First time queries (not filters) to Elasticsearch takes lot of time

First time elasticsearch "query" time is too high on a collection with 25 million documents.
Our end users are empowered with free text search and ability to search by synonyms.
The problem basically is "first time query operations are pretty slow".
Understand that for subsequent calls its cached and the average time across requests is acceptable.
However, we want to understand the ROOT CAUSE and unable to identify the same.

The setup consists of:

  • 3 nodes with 4 cores and 16 GB RAM each and 7 GB allocated to elastic search.
  • 800 GB SSD hard disk

We have identified 2 possible solutions:

1.Configure synonyms only at index time
Consider main term and synonyms at equal weightage using synonym rules txt.
In other words, expand all to each. Index size 60GB

2.Configure synonyms at index + query time
Thereby returning exact input text matched documents first, followed by synonyms
Achieved by different synonym rules at index and query time respectively. Index size 300GB.

Details:
No of Documents: 25 million
Document Size: 3 kb
Analyzed Field: Synonyms Text Analyzer match on title and description
Not Analyzed: Around 38 fields (in the same index)
Nature of query: mostly multiword. Examples "lung cancer and EGFR" or "lung cancer and gastric cancer"
Structure of document: mostly flat and above fields are at first level
No of replicas: 1
No of shards: 6

First time queries (not filter) take anywhere between 4-8 secs.
Subsequent queries (ofcourse cached) return in < 200 ms average.

Questions:
What may be the possible root cause of this behaviour?
How do we go about troubleshooting?
Are there any solution or alternate approach to this problem statement.

Observations so far:

  1. In the current setup, our cluster / node resources are NOT being effectively used.
    We hardly have any load and yet the queries are slow, most of the heap is free and the entire index looks like is NOT loaded (no warmers in 2.4).
    Tested this by shutting down all nodes & running queries only against one node results in 33% faster reuslts.
    The heap usage is just 7%.
    We are currently in process of gathering more metrics.
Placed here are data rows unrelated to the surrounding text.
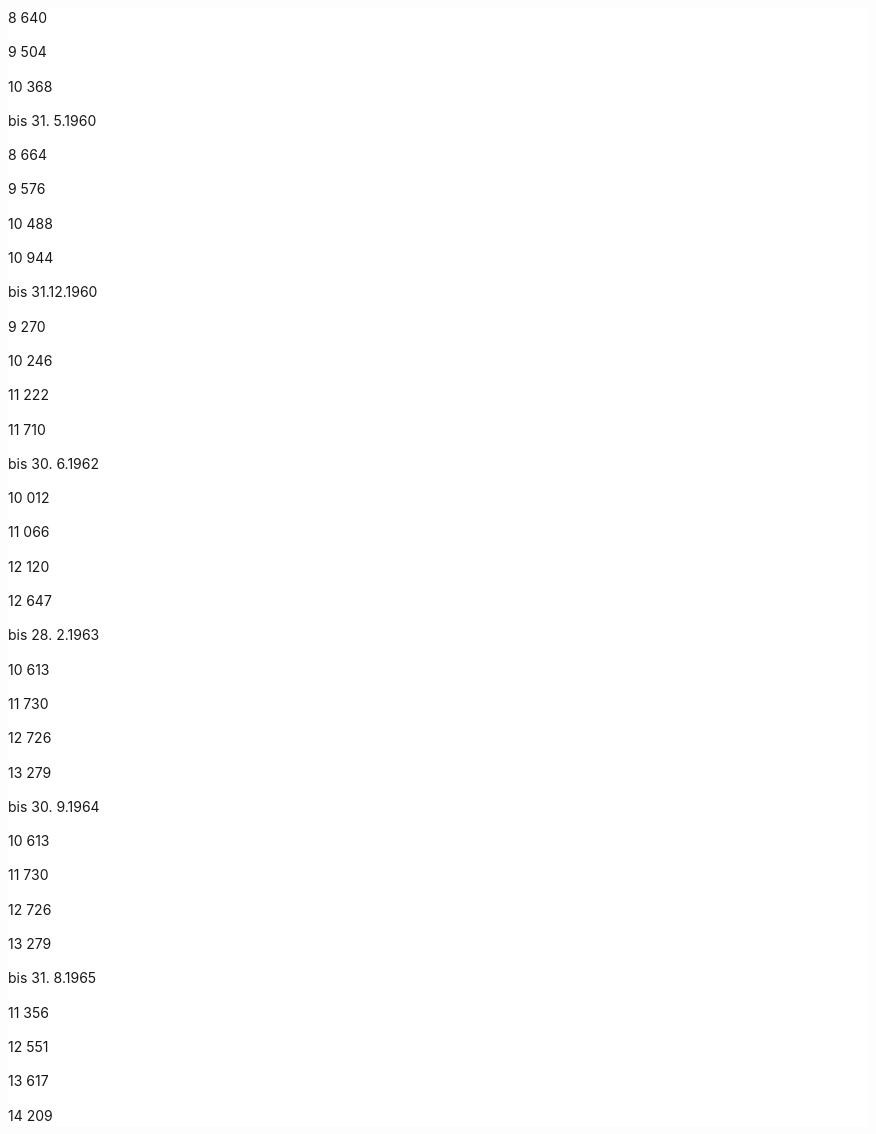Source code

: 8 640

9 504

10 368

bis 31. 5.1960

8 664

9 576

10 488

10 944

bis 31.12.1960

9 270

10 246

11 222

11 710

bis 30. 6.1962

10 012

11 066

12 120

12 647

bis 28. 2.1963

10 613

11 730

12 726

13 279

bis 30. 9.1964

10 613

11 730

12 726

13 279

bis 31. 8.1965

11 356

12 551

13 617

14 209
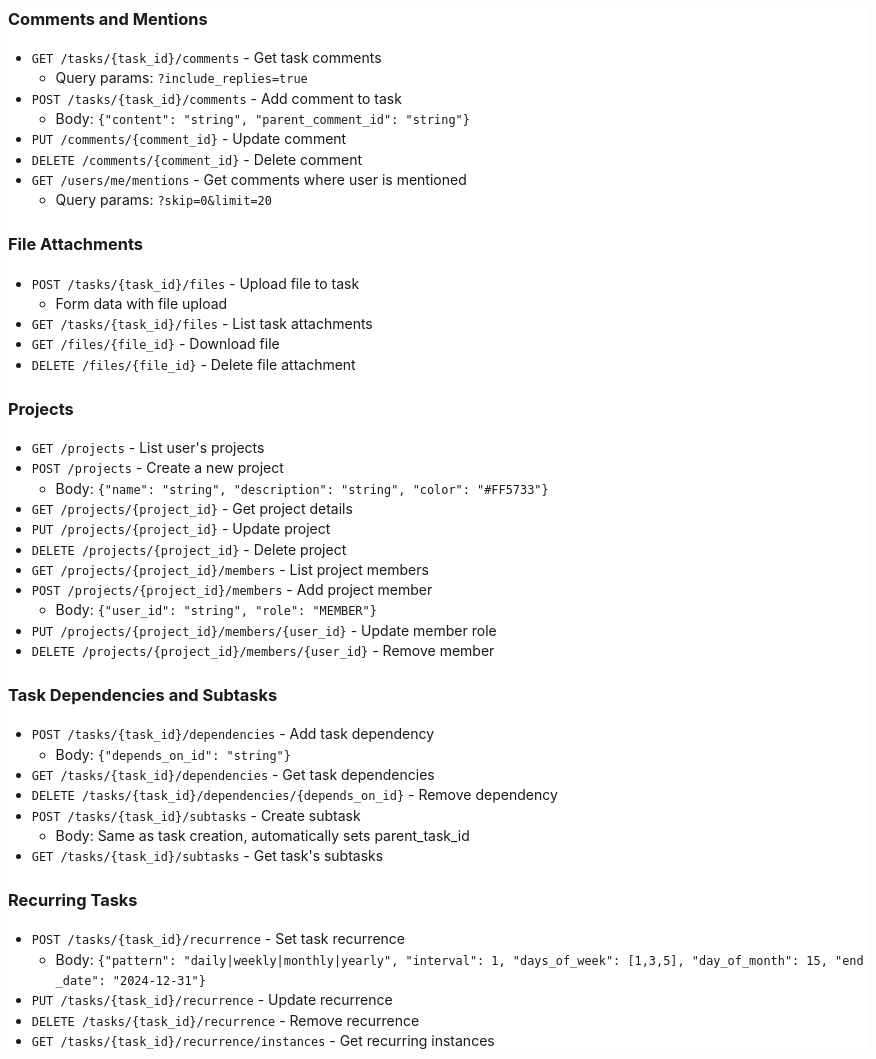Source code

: ### Comments and Mentions

- `GET /tasks/{task_id}/comments` - Get task comments
  - Query params: `?include_replies=true`
- `POST /tasks/{task_id}/comments` - Add comment to task
  - Body: `{"content": "string", "parent_comment_id": "string"}`
- `PUT /comments/{comment_id}` - Update comment
- `DELETE /comments/{comment_id}` - Delete comment
- `GET /users/me/mentions` - Get comments where user is mentioned
  - Query params: `?skip=0&limit=20`

### File Attachments

- `POST /tasks/{task_id}/files` - Upload file to task
  - Form data with file upload
- `GET /tasks/{task_id}/files` - List task attachments
- `GET /files/{file_id}` - Download file
- `DELETE /files/{file_id}` - Delete file attachment

### Projects

- `GET /projects` - List user's projects
- `POST /projects` - Create a new project
  - Body: `{"name": "string", "description": "string", "color": "#FF5733"}`
- `GET /projects/{project_id}` - Get project details
- `PUT /projects/{project_id}` - Update project
- `DELETE /projects/{project_id}` - Delete project
- `GET /projects/{project_id}/members` - List project members
- `POST /projects/{project_id}/members` - Add project member
  - Body: `{"user_id": "string", "role": "MEMBER"}`
- `PUT /projects/{project_id}/members/{user_id}` - Update member role
- `DELETE /projects/{project_id}/members/{user_id}` - Remove member

### Task Dependencies and Subtasks

- `POST /tasks/{task_id}/dependencies` - Add task dependency
  - Body: `{"depends_on_id": "string"}`
- `GET /tasks/{task_id}/dependencies` - Get task dependencies
- `DELETE /tasks/{task_id}/dependencies/{depends_on_id}` - Remove dependency
- `POST /tasks/{task_id}/subtasks` - Create subtask
  - Body: Same as task creation, automatically sets parent_task_id
- `GET /tasks/{task_id}/subtasks` - Get task's subtasks

### Recurring Tasks

- `POST /tasks/{task_id}/recurrence` - Set task recurrence
  - Body: `{"pattern": "daily|weekly|monthly|yearly", "interval": 1, "days_of_week": [1,3,5], "day_of_month": 15, "end_date": "2024-12-31"}`
- `PUT /tasks/{task_id}/recurrence` - Update recurrence
- `DELETE /tasks/{task_id}/recurrence` - Remove recurrence
- `GET /tasks/{task_id}/recurrence/instances` - Get recurring instances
  2. There may be a challenge with our cluster setup and communication between nodes.
    Our DevOps team will look into this ASAP.

Index settings and mappings:

Further Update (22nd Dec, 2016):

  • We tried using fielddata loading set to "eager" and found results to be 6-7 times faster in both a cluster and single node (hardware upgraded to 32GB RAM from 16GB). The only drawback being the JVM heap stretched to its limits which anyways will be the case on consistent usage. The fielddata cache limit has been set to 70% of the heap size allocated. Even then we see 8 - 10 GB of heap being used out of 14GB (on 32GB nodes). Is there any downside of this approach?
1 Like

So do we take from this that the queries are performing aggregations or sorting on custom fields? Otherwise fielddata is not used in basic searches.
How many docs are you retrieving in your responses and are you using highlighting?

We are doing basic searches (simple match queries) on a field which contains abstract of research papers, it a simple free-text search.

We retrieve 20 docs in our response.

We are not using highlighting.

A sample query is like this:
{ "_source":["year_str","pmid", "article_title"], "size": 20, "query":{ "bool": { "must": [ { "match": { "abstract": "gefitinib" } }, { "match": { "abstract": "paracetamol" } } ] } } }

OK so that query does not look like it would use fielddata at all.

Just how big are your docs?
And how many synonyms are your problem search terms being expanded to?

Each documents is around 3Kb. It contains around 40 keys value pairs. I am unable to post a sample document because of the limitation on number of characters.

The number of synonyms search terms are expanded to depends on the synonyms rule, when I use the _analyze endpoint, on an average its 20 tokens.

OK those numbers don't sound too scary.

Going back to this comment:

That was disk singular. Does this mean you're using some form of NFS or did you mean local disks (plural)?

We are using local disks(plural), one 800GB SSD for one node respectively. The whole cluster is setup on Google compute. NO, we aren't using any form of NFS here.